● **PROVIDED INFORMATION**:
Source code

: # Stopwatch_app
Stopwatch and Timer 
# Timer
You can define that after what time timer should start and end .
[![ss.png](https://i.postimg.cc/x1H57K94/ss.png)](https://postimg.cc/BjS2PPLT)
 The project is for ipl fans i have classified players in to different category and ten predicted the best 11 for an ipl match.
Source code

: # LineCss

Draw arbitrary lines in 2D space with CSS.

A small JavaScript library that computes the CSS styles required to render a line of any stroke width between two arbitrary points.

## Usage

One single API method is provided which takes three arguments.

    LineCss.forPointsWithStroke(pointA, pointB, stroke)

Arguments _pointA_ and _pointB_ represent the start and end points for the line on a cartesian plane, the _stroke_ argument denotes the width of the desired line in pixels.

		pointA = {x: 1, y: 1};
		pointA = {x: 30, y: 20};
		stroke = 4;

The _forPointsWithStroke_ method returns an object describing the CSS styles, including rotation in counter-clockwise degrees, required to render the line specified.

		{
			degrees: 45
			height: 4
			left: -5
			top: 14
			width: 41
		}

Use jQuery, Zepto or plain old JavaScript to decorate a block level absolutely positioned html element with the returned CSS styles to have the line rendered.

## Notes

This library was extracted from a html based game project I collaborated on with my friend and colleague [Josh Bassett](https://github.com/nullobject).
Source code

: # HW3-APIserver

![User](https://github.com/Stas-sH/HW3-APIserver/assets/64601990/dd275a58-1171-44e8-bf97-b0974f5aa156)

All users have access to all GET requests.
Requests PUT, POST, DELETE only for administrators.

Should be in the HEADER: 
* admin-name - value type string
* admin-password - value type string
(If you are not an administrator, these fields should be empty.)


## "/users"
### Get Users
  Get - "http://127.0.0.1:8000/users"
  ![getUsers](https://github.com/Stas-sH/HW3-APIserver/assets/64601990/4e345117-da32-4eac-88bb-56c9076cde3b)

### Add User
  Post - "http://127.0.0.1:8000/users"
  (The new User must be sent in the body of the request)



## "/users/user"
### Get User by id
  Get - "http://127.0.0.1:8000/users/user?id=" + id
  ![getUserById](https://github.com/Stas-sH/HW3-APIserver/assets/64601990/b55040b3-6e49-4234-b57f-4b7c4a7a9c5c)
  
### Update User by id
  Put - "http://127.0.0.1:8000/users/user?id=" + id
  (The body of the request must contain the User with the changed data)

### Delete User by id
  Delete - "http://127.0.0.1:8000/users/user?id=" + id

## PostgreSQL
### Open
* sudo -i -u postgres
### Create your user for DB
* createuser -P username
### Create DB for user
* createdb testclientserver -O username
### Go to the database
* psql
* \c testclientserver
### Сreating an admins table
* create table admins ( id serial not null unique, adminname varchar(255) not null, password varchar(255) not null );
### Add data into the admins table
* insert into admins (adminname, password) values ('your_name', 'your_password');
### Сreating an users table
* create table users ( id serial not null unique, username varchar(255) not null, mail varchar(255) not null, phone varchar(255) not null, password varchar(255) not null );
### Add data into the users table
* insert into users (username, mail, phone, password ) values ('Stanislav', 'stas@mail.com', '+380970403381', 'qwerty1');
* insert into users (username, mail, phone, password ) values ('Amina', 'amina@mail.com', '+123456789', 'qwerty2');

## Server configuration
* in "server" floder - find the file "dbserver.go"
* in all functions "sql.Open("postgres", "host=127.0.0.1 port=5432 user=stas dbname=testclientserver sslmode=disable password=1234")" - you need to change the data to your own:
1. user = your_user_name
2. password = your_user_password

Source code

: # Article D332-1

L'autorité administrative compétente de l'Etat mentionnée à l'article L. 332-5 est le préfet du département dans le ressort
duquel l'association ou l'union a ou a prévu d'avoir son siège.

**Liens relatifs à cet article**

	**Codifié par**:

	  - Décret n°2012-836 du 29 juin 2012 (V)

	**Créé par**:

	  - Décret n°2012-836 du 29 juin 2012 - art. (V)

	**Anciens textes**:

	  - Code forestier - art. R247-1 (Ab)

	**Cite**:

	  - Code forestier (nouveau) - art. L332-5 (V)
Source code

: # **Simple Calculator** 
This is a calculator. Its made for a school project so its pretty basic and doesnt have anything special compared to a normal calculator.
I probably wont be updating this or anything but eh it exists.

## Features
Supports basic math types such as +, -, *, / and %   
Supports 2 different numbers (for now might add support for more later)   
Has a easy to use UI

● **EXERCISE INSTRUCTIONS**:
Every one of the records is to be copied word for word.

● **OUTPUT OF THE EXERCISE**:
Source code

: # Stopwatch_app
Stopwatch and Timer 
# Timer
You can define that after what time timer should start and end .
[![ss.png](https://i.postimg.cc/x1H57K94/ss.png)](https://postimg.cc/BjS2PPLT)
 The project is for ipl fans i have classified players in to different category and ten predicted the best 11 for an ipl match.
Source code

: # LineCss

Draw arbitrary lines in 2D space with CSS.

A small JavaScript library that computes the CSS styles required to render a line of any stroke width between two arbitrary points.

## Usage

One single API method is provided which takes three arguments.

    LineCss.forPointsWithStroke(pointA, pointB, stroke)

Arguments _pointA_ and _pointB_ represent the start and end points for the line on a cartesian plane, the _stroke_ argument denotes the width of the desired line in pixels.

		pointA = {x: 1, y: 1};
		pointA = {x: 30, y: 20};
		stroke = 4;

The _forPointsWithStroke_ method returns an object describing the CSS styles, including rotation in counter-clockwise degrees, required to render the line specified.

		{
			degrees: 45
			height: 4
			left: -5
			top: 14
			width: 41
		}

Use jQuery, Zepto or plain old JavaScript to decorate a block level absolutely positioned html element with the returned CSS styles to have the line rendered.

## Notes

This library was extracted from a html based game project I collaborated on with my friend and colleague [Josh Bassett](https://github.com/nullobject).
Source code

: # HW3-APIserver

![User](https://github.com/Stas-sH/HW3-APIserver/assets/64601990/dd275a58-1171-44e8-bf97-b0974f5aa156)

All users have access to all GET requests.
Requests PUT, POST, DELETE only for administrators.

Should be in the HEADER: 
* admin-name - value type string
* admin-password - value type string
(If you are not an administrator, these fields should be empty.)


## "/users"
### Get Users
  Get - "http://127.0.0.1:8000/users"
  ![getUsers](https://github.com/Stas-sH/HW3-APIserver/assets/64601990/4e345117-da32-4eac-88bb-56c9076cde3b)

### Add User
  Post - "http://127.0.0.1:8000/users"
  (The new User must be sent in the body of the request)



## "/users/user"
### Get User by id
  Get - "http://127.0.0.1:8000/users/user?id=" + id
  ![getUserById](https://github.com/Stas-sH/HW3-APIserver/assets/64601990/b55040b3-6e49-4234-b57f-4b7c4a7a9c5c)
  
### Update User by id
  Put - "http://127.0.0.1:8000/users/user?id=" + id
  (The body of the request must contain the User with the changed data)

### Delete User by id
  Delete - "http://127.0.0.1:8000/users/user?id=" + id

## PostgreSQL
### Open
* sudo -i -u postgres
### Create your user for DB
* createuser -P username
### Create DB for user
* createdb testclientserver -O username
### Go to the database
* psql
* \c testclientserver
### Сreating an admins table
* create table admins ( id serial not null unique, adminname varchar(255) not null, password varchar(255) not null );
### Add data into the admins table
* insert into admins (adminname, password) values ('your_name', 'your_password');
### Сreating an users table
* create table users ( id serial not null unique, username varchar(255) not null, mail varchar(255) not null, phone varchar(255) not null, password varchar(255) not null );
### Add data into the users table
* insert into users (username, mail, phone, password ) values ('Stanislav', 'stas@mail.com', '+380970403381', 'qwerty1');
* insert into users (username, mail, phone, password ) values ('Amina', 'amina@mail.com', '+123456789', 'qwerty2');

## Server configuration
* in "server" floder - find the file "dbserver.go"
* in all functions "sql.Open("postgres", "host=127.0.0.1 port=5432 user=stas dbname=testclientserver sslmode=disable password=1234")" - you need to change the data to your own:
1. user = your_user_name
2. password = your_user_password

Source code

: # Article D332-1

L'autorité administrative compétente de l'Etat mentionnée à l'article L. 332-5 est le préfet du département dans le ressort
duquel l'association ou l'union a ou a prévu d'avoir son siège.

**Liens relatifs à cet article**

	**Codifié par**:

	  - Décret n°2012-836 du 29 juin 2012 (V)

	**Créé par**:

	  - Décret n°2012-836 du 29 juin 2012 - art. (V)

	**Anciens textes**:

	  - Code forestier - art. R247-1 (Ab)

	**Cite**:

	  - Code forestier (nouveau) - art. L332-5 (V)
Source code

: # **Simple Calculator** 
This is a calculator. Its made for a school project so its pretty basic and doesnt have anything special compared to a normal calculator.
I probably wont be updating this or anything but eh it exists.

## Features
Supports basic math types such as +, -, *, / and %   
Supports 2 different numbers (for now might add support for more later)   
Has a easy to use UI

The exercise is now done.